Given data \(x\) and \(y\), for estimated values \(\hat{a}, \hat{b}\), define the loss function
\[l(a,b) = \frac{1}{N}\sum_i^N(y_i-(\hat{a}x_i+\hat{b}))^2\]
mse <- function(y, x, a, b) {
mean((y - (a*x + b))^2)
}
Partial derivatives for each parameter \(a, b\) are calculated:
\[ \frac{\partial}{\partial a} = \frac{2}{N}\sum_i^N-x_i(y_i-(ax_i+b)) \] \[ \frac{\partial}{\partial b} = \frac{2}{N}\sum_i^N-(y_i-(ax_i+b)) \]
and a single iteration, given starting points for \(a, b\), the data, and learning rate can be written:
step_gradient <- function(a_now, b_now, data, rate) {
a_grad <- 2 * mean(-data$x * (data$y - (a_now * data$x + b_now)))
b_grad <- 2 * mean(-(data$y - (a_now * data$x + b_now)))

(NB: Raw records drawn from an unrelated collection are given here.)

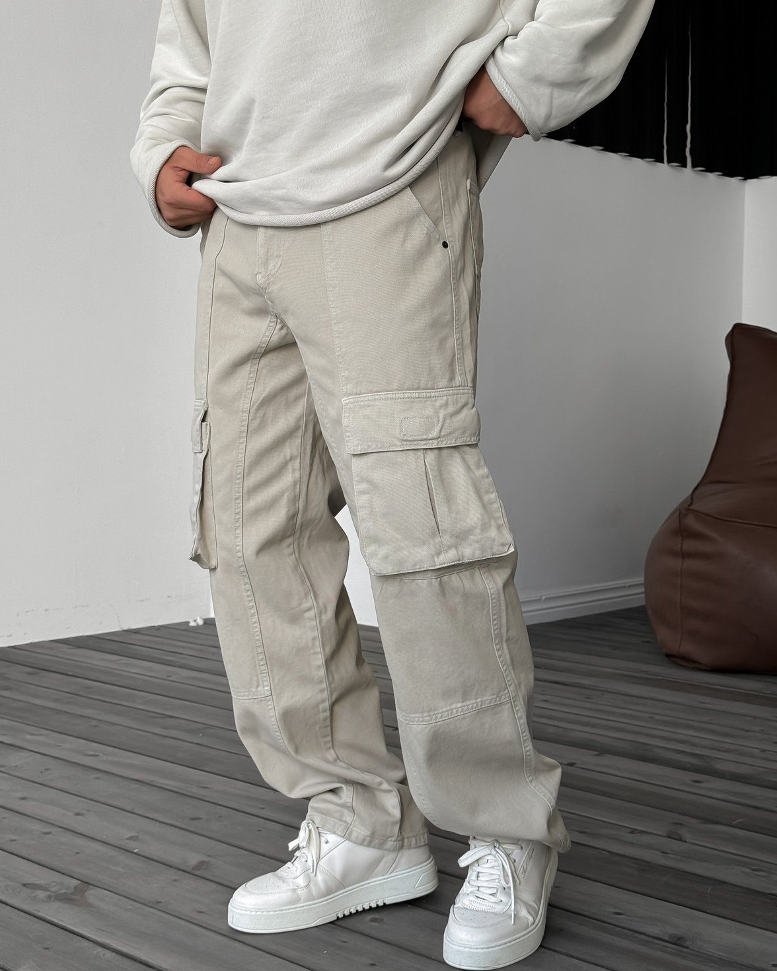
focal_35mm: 51
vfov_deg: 36.7
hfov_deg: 29.7
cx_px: 394
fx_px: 1466
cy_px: 481
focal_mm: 6.86
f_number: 1.8
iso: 64
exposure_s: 1/140
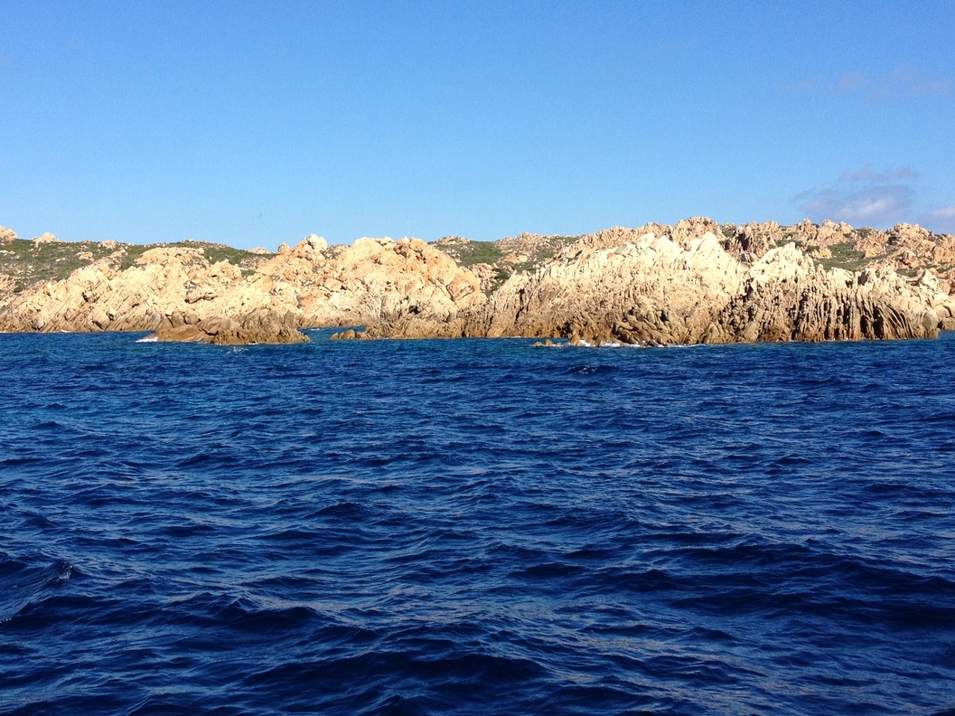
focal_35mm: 53
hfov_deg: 36.2
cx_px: 457
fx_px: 1462
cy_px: 207
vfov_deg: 27.2
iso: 64
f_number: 2.4
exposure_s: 1/1672
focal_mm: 4.28
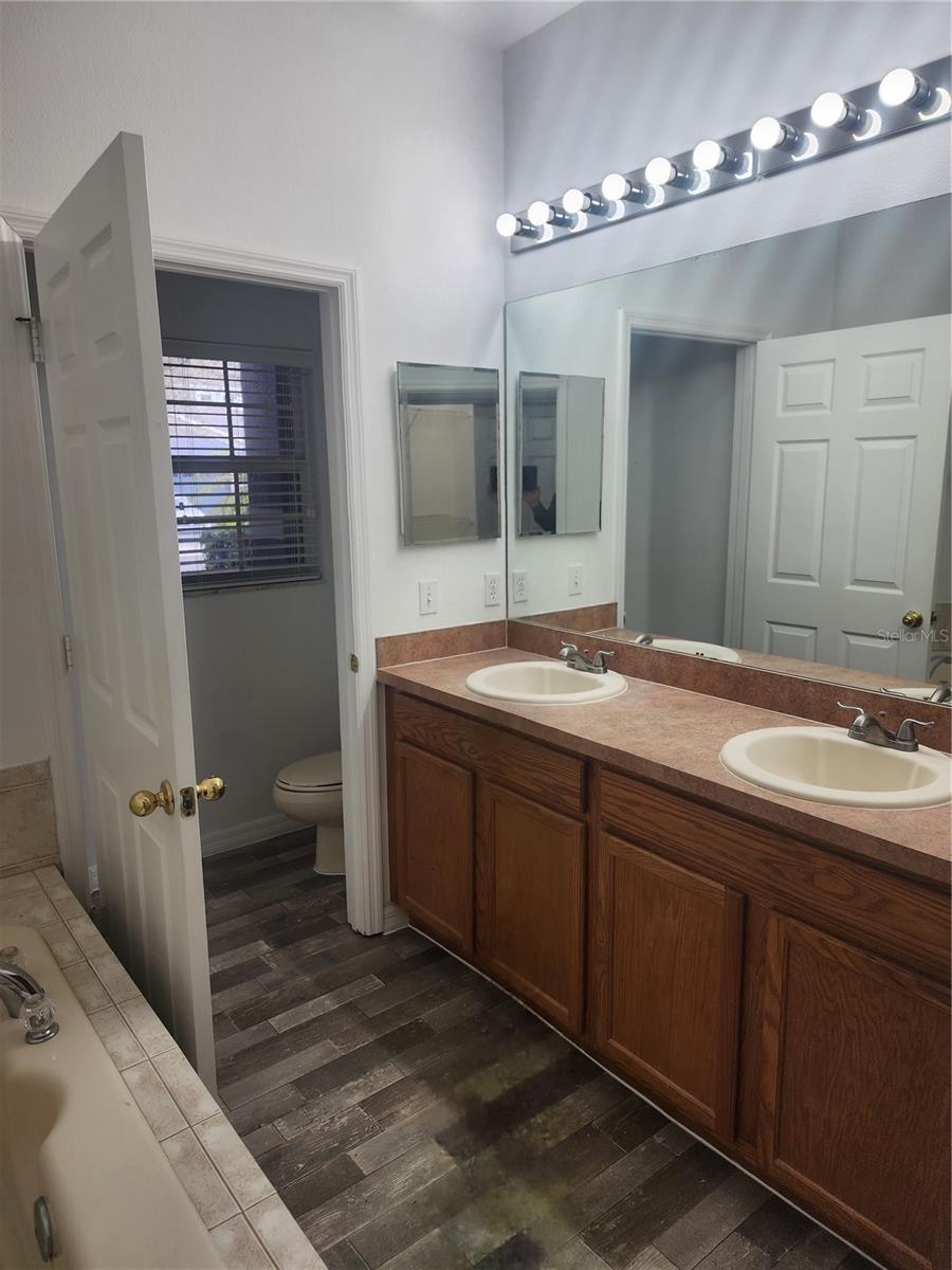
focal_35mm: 23
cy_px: 635
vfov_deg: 73.9
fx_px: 843
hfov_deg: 58.9
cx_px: 476
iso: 25
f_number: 1.8
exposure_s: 1/120
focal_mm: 6.4
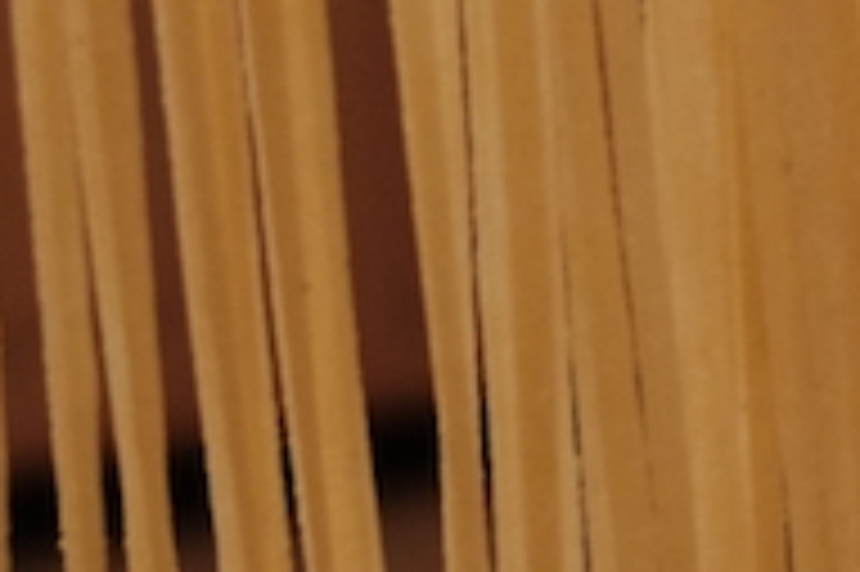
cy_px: -153
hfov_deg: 9.3
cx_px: 833
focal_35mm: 220
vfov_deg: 6.2
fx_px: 5251
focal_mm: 23
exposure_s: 1/60
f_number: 2.5
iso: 1250
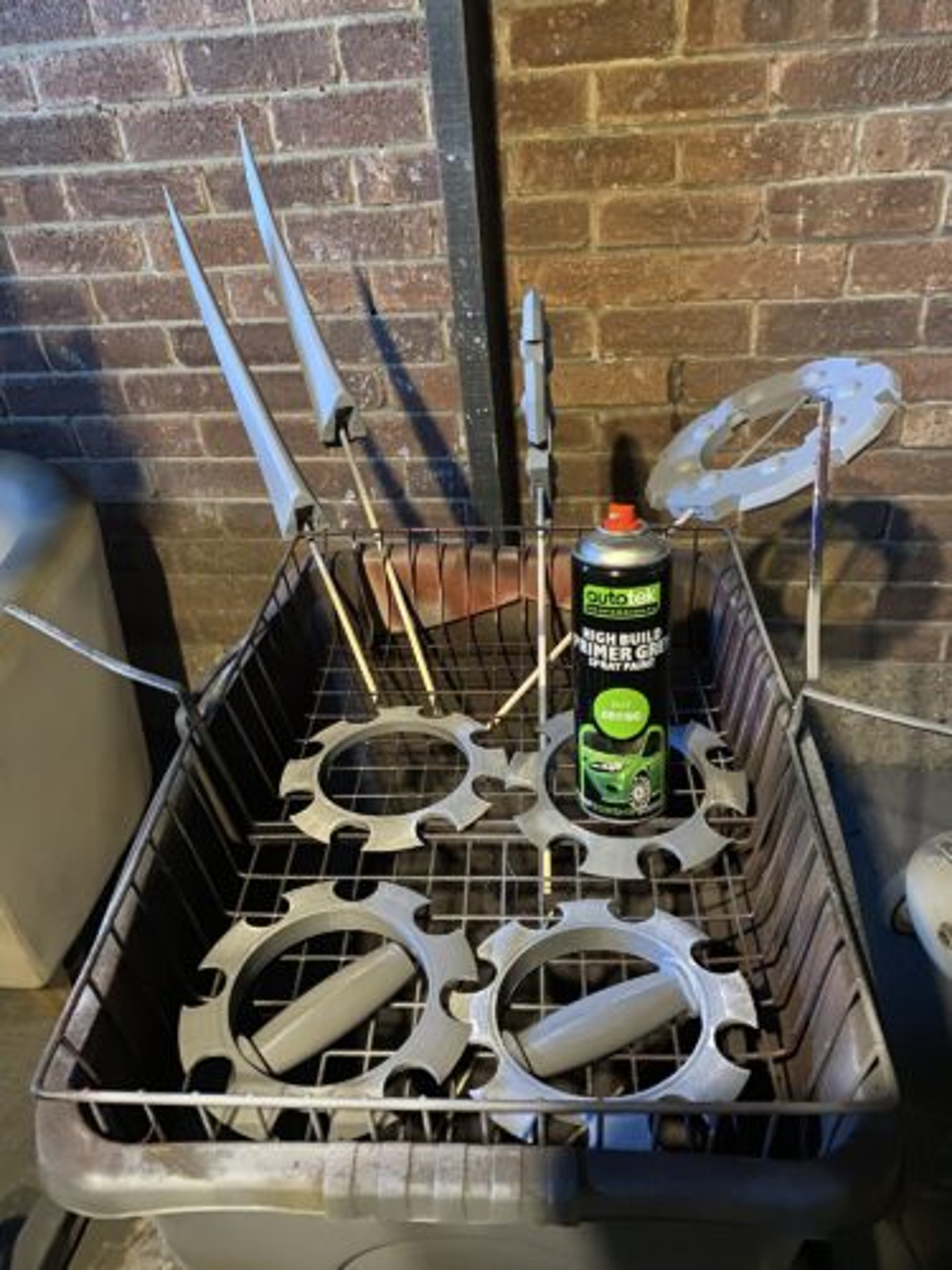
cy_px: 635
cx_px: 476
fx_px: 953
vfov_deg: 67.3
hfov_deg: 53.1
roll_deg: +6.2
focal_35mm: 26
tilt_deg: -33.9
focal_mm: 4.25
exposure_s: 1/8
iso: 500
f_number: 1.8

a_new <- a_now - (rate * a_grad)
b_new <- b_now - (rate * b_grad)
return(tibble(a=a_new, b=b_new))
}
Now, we can take multiple iterations.
coefs <- tibble(a=0, b=0)
rate <- 0.01
MAX_ITER <- 500
for (i in 1:MAX_ITER) {
now <- coefs %>%
tail(1)
coefs <- bind_rows(coefs, step_gradient(now$a, now$b, example_data, rate))
}
For brevity, let’s just take a sample of all iterations
sample_coefs <- coefs %>%
mutate(iter=1, original_iter=cumsum(iter)) %>%
slice(c(1:4, seq(5, MAX_ITER, MAX_ITER/50), MAX_ITER)) %>%
rowwise() %>%
mutate(loss=mse(example_data$y, example_data$x, a, b)) %>%
ungroup() %>%
mutate(iter=cumsum(iter))